Oct 062009
 

Versiune în română

About two years ago Bucharest’s water supply company, “Apa Nova”, initiated a social advertising campaign titled “Why we love Bucharest”, meant to make the citizens of Bucharest feel a little better about living in this crazy and chaotic city. As part of their campaign there were signs posted all over the city reading “This is where I went to my first party”, “The street where I first kissed Ana” or “The street where I rode my first bicycle” etc. Some of these ads actually looked like street signs and a friend told me that he saw a pair of confused Germans tourists trying to find the “Street where my grandma lived” on a map – without being successful, of course 🙂 I liked the campaign and meant to photograph some of the signs but I was away from Bucharest for some time and when I returned the campaign was over and the signs were removed. But yesterday I was strolling on Ştirbei Vodă Street and run into this sign, left here probably from two years ago. The sign reads “The way to my high school”.

  7 Responses to “Why we love Bucharest”

  1. This is funny and a good idea, if it worked I am not able to say!

  2. I don't know if it worked, most of the people I know like to complain about living here. But Romanians like to criticize in general and you don't have to believe everything they're saying 🙂

  3. Haha! I guess it would be a problem if you were a tourist and didn't understand the signs were part of a campaign to foster civic pride.

  4. The first thing that comes to my mind is, why the heck does a private water supply company start such an image campaign for Bucharest? What's their benefit in this? I would have expected this from the city council. This is a sweet idea, though.

  5. To be honest, I have no idea what they gain by it. Probably advertising opportunities and maybe some tax cuts? I know they are also involved in some environmental programs.

  6. Not sure if this is relevant, but maybe…..
    Ocazie prima, odata – Bucureşti
    Bob Jarvis

    I landed at Otopeni Airport in the dark cold of a Sunday night and, advised by a fellow traveller with a ten hour train journey ahead of him to Iasi not to trust the taxi drivers , sought the 7 lei bus trip into the city from the basement of the domestic arrivals terminal . I had arrived in Romania :‘Beware – the mafia will rob you, the gypsies stab you and the wild dogs eat your body’

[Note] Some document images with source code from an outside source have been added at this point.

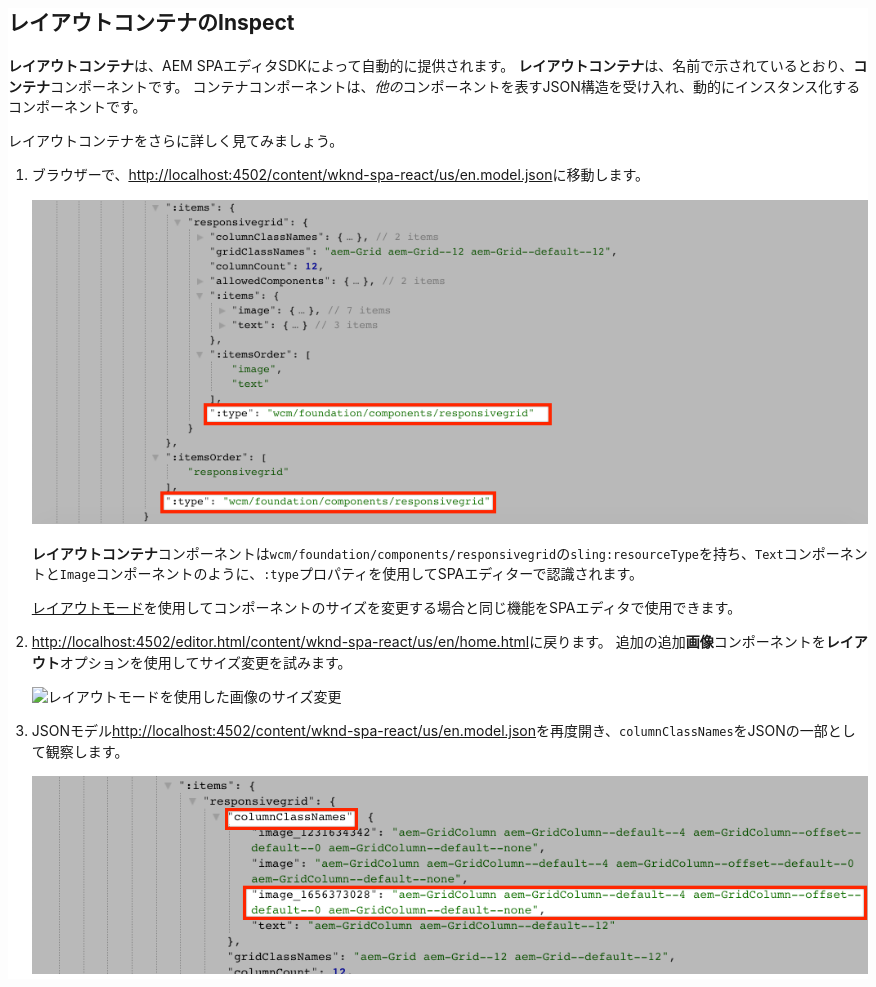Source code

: ## レイアウトコンテナのInspect

**レイアウトコンテナ**&#x200B;は、AEM SPAエディタSDKによって自動的に提供されます。 **レイアウトコンテナ**&#x200B;は、名前で示されているとおり、**コンテナ**&#x200B;コンポーネントです。 コンテナコンポーネントは、*他の*&#x200B;コンポーネントを表すJSON構造を受け入れ、動的にインスタンス化するコンポーネントです。

レイアウトコンテナをさらに詳しく見てみましょう。

1. ブラウザーで、[http://localhost:4502/content/wknd-spa-react/us/en.model.json](http://localhost:4502/content/wknd-spa-react/us/en.model.json)に移動します。

   ![JSONモデルAPI — レスポンシブグリッド](./assets/map-components/responsive-grid-modeljson.png)

   **レイアウトコンテナ**&#x200B;コンポーネントは`wcm/foundation/components/responsivegrid`の`sling:resourceType`を持ち、`Text`コンポーネントと`Image`コンポーネントのように、`:type`プロパティを使用してSPAエディターで認識されます。

   [レイアウトモード](https://docs.adobe.com/content/help/en/experience-manager-65/authoring/siteandpage/responsive-layout.html#defining-layouts-layout-mode)を使用してコンポーネントのサイズを変更する場合と同じ機能をSPAエディタで使用できます。

2. [http://localhost:4502/editor.html/content/wknd-spa-react/us/en/home.html](http://localhost:4502/editor.html/content/wknd-spa-react/us/en/home.html)に戻ります。 追加の追加&#x200B;**画像**&#x200B;コンポーネントを&#x200B;**レイアウト**&#x200B;オプションを使用してサイズ変更を試みます。

   ![レイアウトモードを使用した画像のサイズ変更](./assets/map-components/responsive-grid-layout-change.gif)

3. JSONモデル[http://localhost:4502/content/wknd-spa-react/us/en.model.json](http://localhost:4502/content/wknd-spa-react/us/en.model.json)を再度開き、`columnClassNames`をJSONの一部として観察します。

   ![列クラス名](./assets/map-components/responsive-grid-classnames.png)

    As my bus crawled along the blue Christmas lit tree lined outer arterial where new apartment blocks covered in agents’ boards were spaced between retail ‘outlets’ , through the dark parklands of Baneasa and towards the Arc de Triumf (the first recognisable landmark – except that its in the centre of a huge gyratory) and then along boulevards of jugendstyl villas, and past the dark six storey blocks of department stores and flats I could have been in Lille or Lyon. Except the next stop indicator now read ‘Piata 21 Dec 1989 / Metro Universitatii’ – and if you know anything about recent Romania ‘21 Dec 1989’ is a date you don’t forget. And just to prove this is the new post Ceausescu Romania a huge electric Christmas tree is gradually changing colour at its centre.

    Daylight, a grey even cold grey drizzle daylight, confirmed the eclectic fragmented collage that is post modern post communist Bucureşti. Outside my restored two star suite in a one star hotel (‘Roman Style’ with two balconies) a 1960’s concrete frame office butted into a converted French grande maison and on the corner an unfinished swoop of exaggerated curved purple steel cut through the flapping sheeting of an unfinished speculation above the row of one room, one light bulb, one loaf of bread corner shops – the history of the city before I’d even started out
    In three, snowy days – not that -8 degrees and about 15cms. of snow did much to stop the traffic despite ungritted roads (raising questions of corruption on the local TV) – it was only possible to see a fraction of the city, but still it confirmed that first balcony impression of (and reinforced my love for) this crazy collage of a city. For that is what it is : Rowe and Koetter’s theory made real twenty five years after it was written, combined with a discarded set for Blade Runner

    Can such a place as Bucureşti, have such a fragile spirit as the genius loci when its been : transformed out of a trading post in the 19th century; made into the ‘Paris of the East’ in the 1920’s; the model of rationalist state communism in the 1950’s ; a megalomaniac’s dream in the 1970’s; and now in the grip of free market expressionism (with some token conservation) ; and if I read between the lines of my budget airline magazine and my Thomas Cook City Spot Guide :‘lets be honest, you probably aren‘t coming for the sights. Instead most people come for the energy ….the skyscrapers that appear from nowhere and the trendy night spots that attract the finest DJ‘s in the world’ – the next international party city ?

    The combination between the unfettered dynamism of commercial and speculative development, the relatively new planning system and the fragility of the historic townscape suggests a metaphor somewhere between riding a rodeo steer and a bull in a china shop. But I want to be there.

  7. Anonymous (Bob Jarvis): I would say this is the best portrait of Bucharest I've read in a while. A crazy collage with a lot of energy. Great writing.